Addressing a complex challenge like substantially increasing mobility from poverty in the US requires dreaming, designing, and then doing. We’re now past the halfway mark in our work at the US Partnership on Mobility from Poverty. We’ve moved beyond dreaming and into designing.
Once you’ve dreamed up the big ideas, how do you go about designing in a way that continues to encourage creativity and fresh thinking? In my experience, one strategy that works incredibly well is to bring people together from diverse sectors and different points of view, who aren’t often in the same room together, people who might otherwise not have a chance to meet, and present them with a common design challenge. For example, in the case of ideas to increase mobility from poverty, how might we:
- Respond to the changes that the future labor market portends by rethinking roles for individuals, employers, and public policies?

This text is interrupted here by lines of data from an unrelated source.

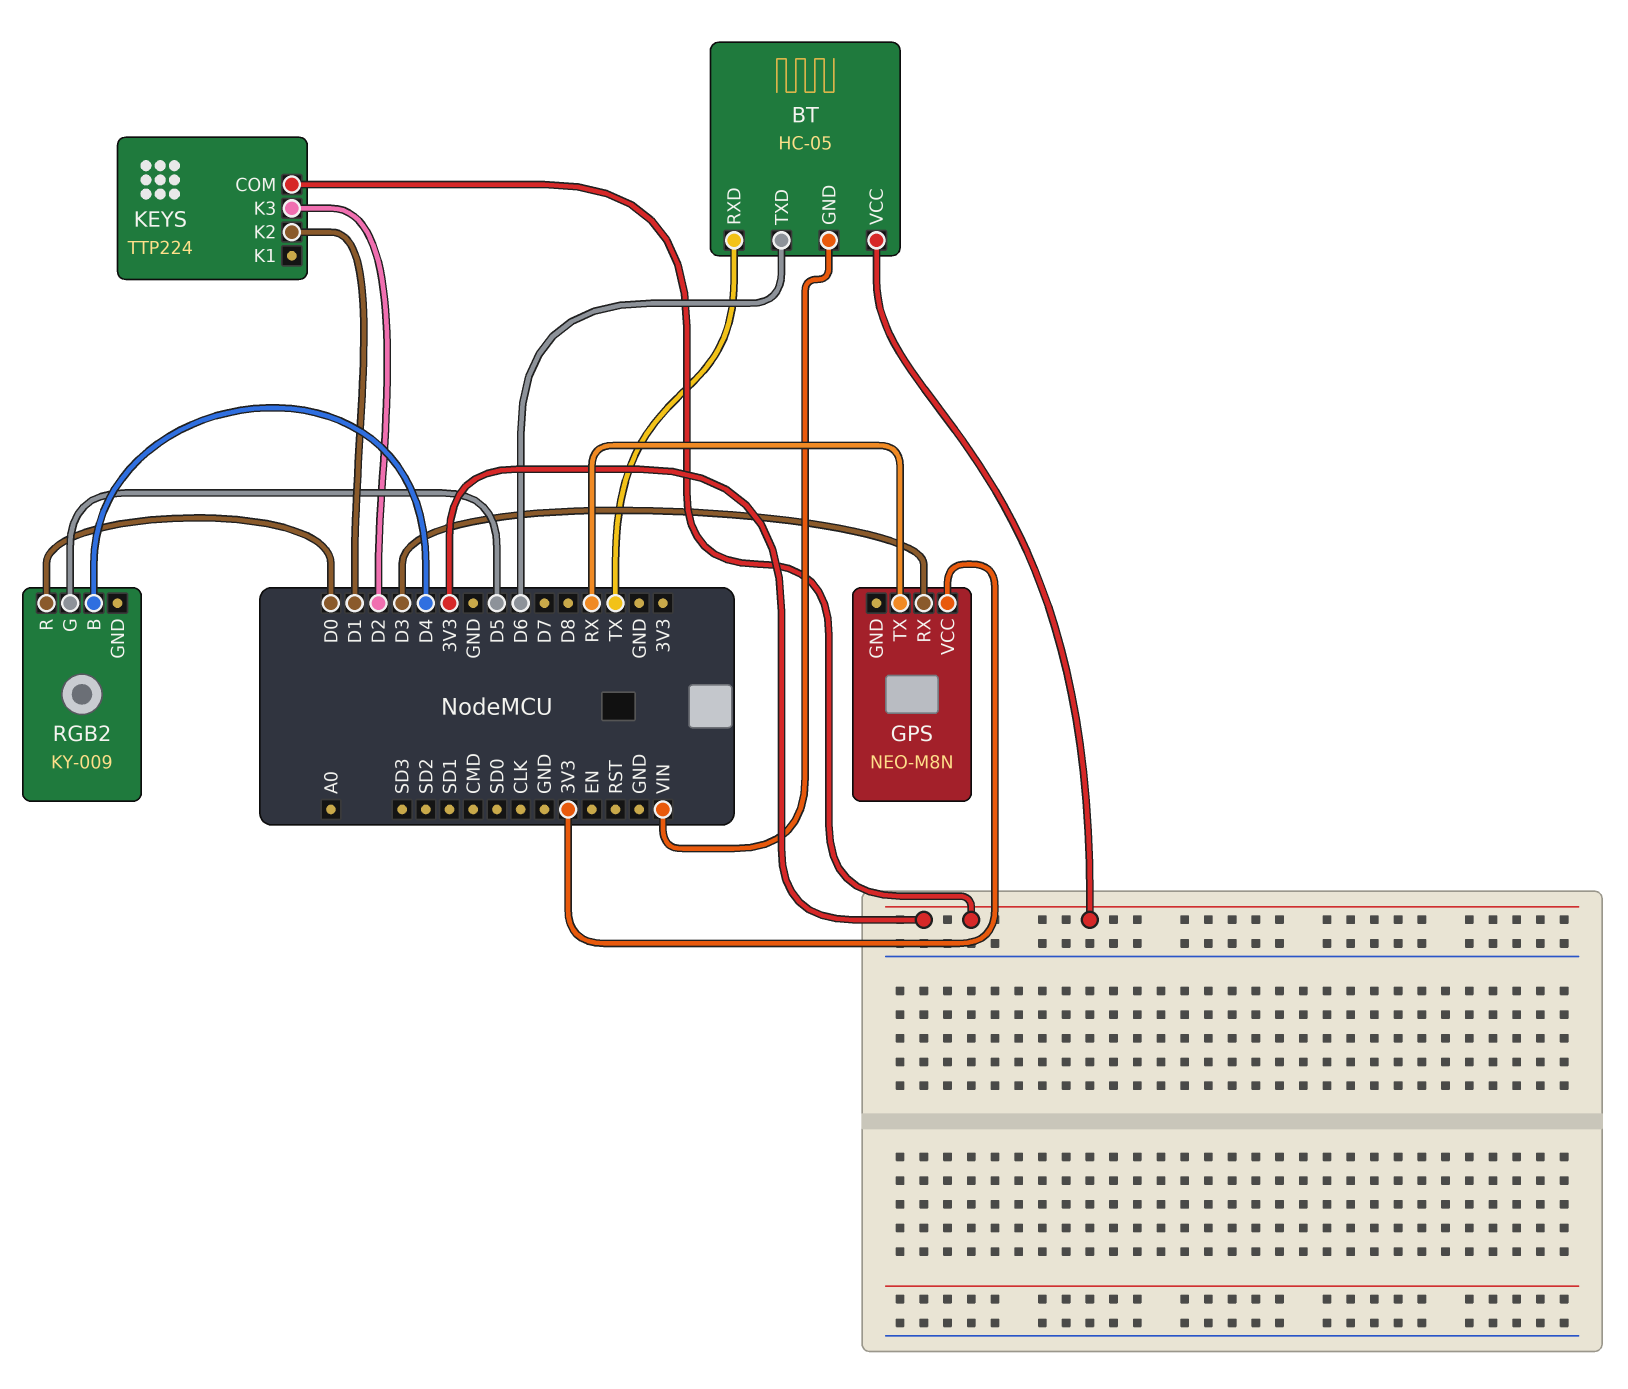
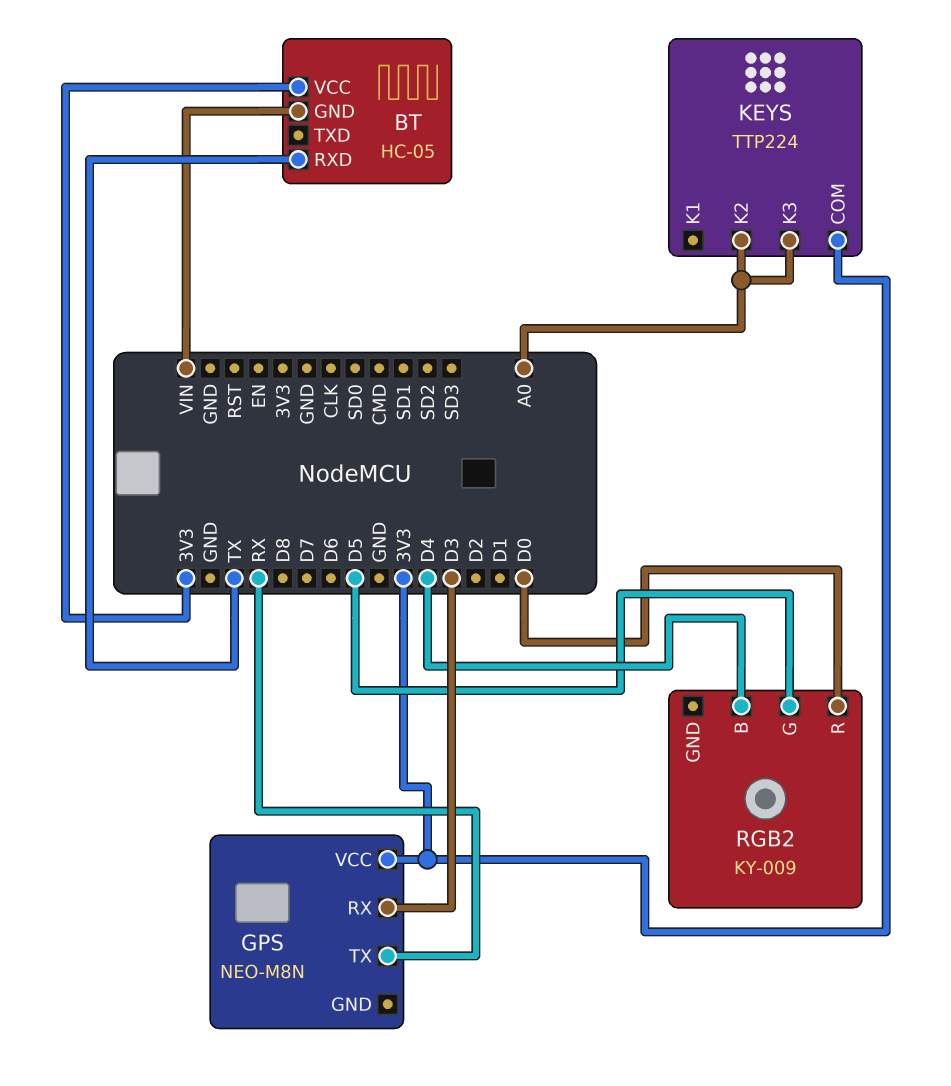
BT pin TXD: D6 -> none
KEYS pin K2: D1 -> A0
KEYS pin K3: D2 -> A0

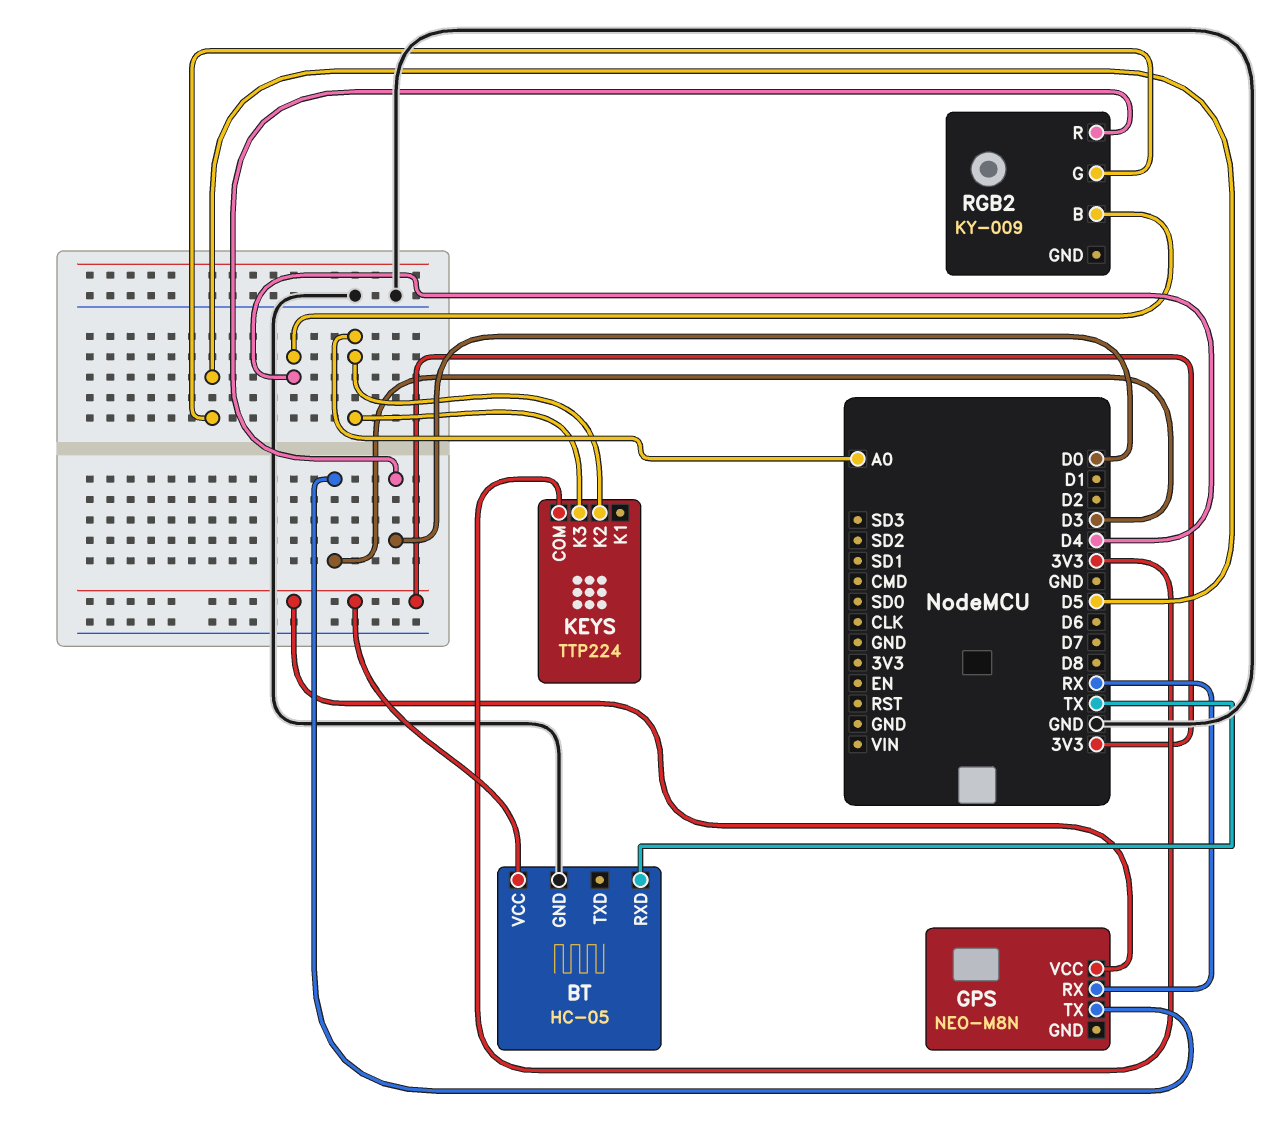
BT pin GND: VIN -> GND
GPS pin RX: D3 -> RX
GPS pin TX: RX -> D3

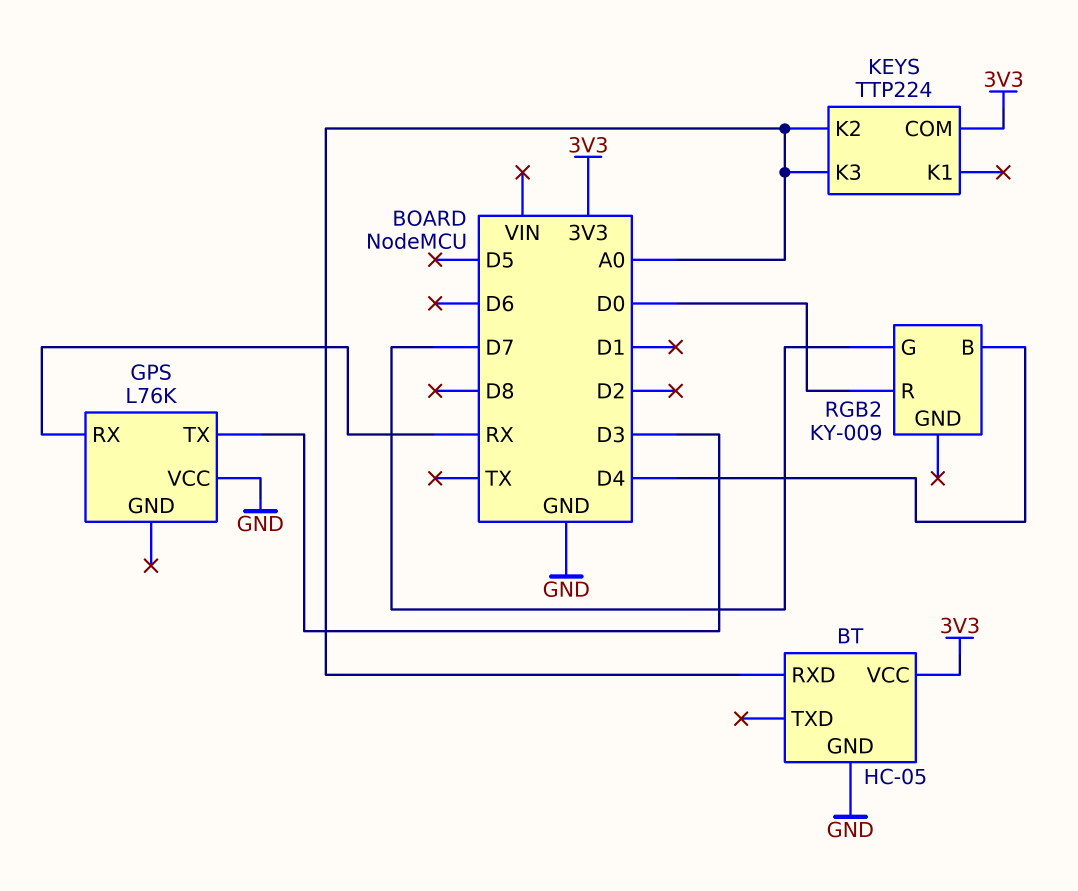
BT pin RXD: TX -> A0
GPS: NEO-M8N -> L76K
GPS pin VCC: 3V3 -> GND
RGB2 pin G: D5 -> D7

- Develop strategies that combine positive youth development and better birth control to support more intentional family formation?
- Transform the child support system into a family-building institution?
- Create a participatory justice model that increases neighborhood safety and reduces the footprint of the criminal justice system?
- Structure subsidized jobs and job guarantees to achieve an inclusive economy?
- Change the narrative on poverty and people in poverty in the US?
At the Partnership, we decided to do just that: bring together some unlikely collaborators and ask them to infuse their perspectives into our design process. Over the past couple of months, we hosted a series of "design labs" focused on translating our big ideas into concrete proposals—by addressing each of the bold questions above with a lens on answers and solutions that could dramatically increase mobility from poverty. And by mobility we mean our collective aspiration that all people achieve a reasonable standard of living with the dignity that comes from having power over their lives and being engaged in and valued by their community. So we were seeking ideas that embody the three principles included in that aspiration: economic success, power and autonomy, and being valued in community.
True to the DNA of the Partnership, we invited people (more than 150 of them) from wide-ranging perspectives and areas of expertise—people with lived experience in poverty and with incarceration, former federal officials, program innovators, journalists, poets, organizers, economists, sociologists, psychologists, advocates, philanthropists, people from the television and music industries, state government leaders, public health experts, and more.
While each design lab was a little different, all had some common elements:
- A focus on surfacing the barriers to change or innovation in the particular area.
- A few examples of relevant innovations from a particular field or from a related field, to spark creative thinking.
- An iterative brainstorming process to identify new ideas and refine existing ideas.
- A synthesis of recommendations to inform the Partnership’s work.
The result of our collective efforts is a set of potentially compelling strategies that the Partnership is working to refine. A sampling of those strategies includes:
- A subsidized jobs experiment that includes wage subsidies, job guarantees, skill development, and opportunities to move up the income ladder.
- A participatory justice model that supports communities in building voice and agency around safety with the goal of creating public protection that is more effective, more mobility-enhancing, and less burdensome for communities.
- A reformed child support system that no longer serves as a cost-recovery program for government, applies reasonable standards to child support orders, and recognizes the role of both parents in child well-being and development.
- A new approach to worker classification that extends basic work protections to all workers.
- Pilots of portable benefits, including state-level experiments that create models for universal access; and
- A demonstration project to test “universal care insurance” models to help families pay for child care and community-based care for family members with disabilities and who need support as they age.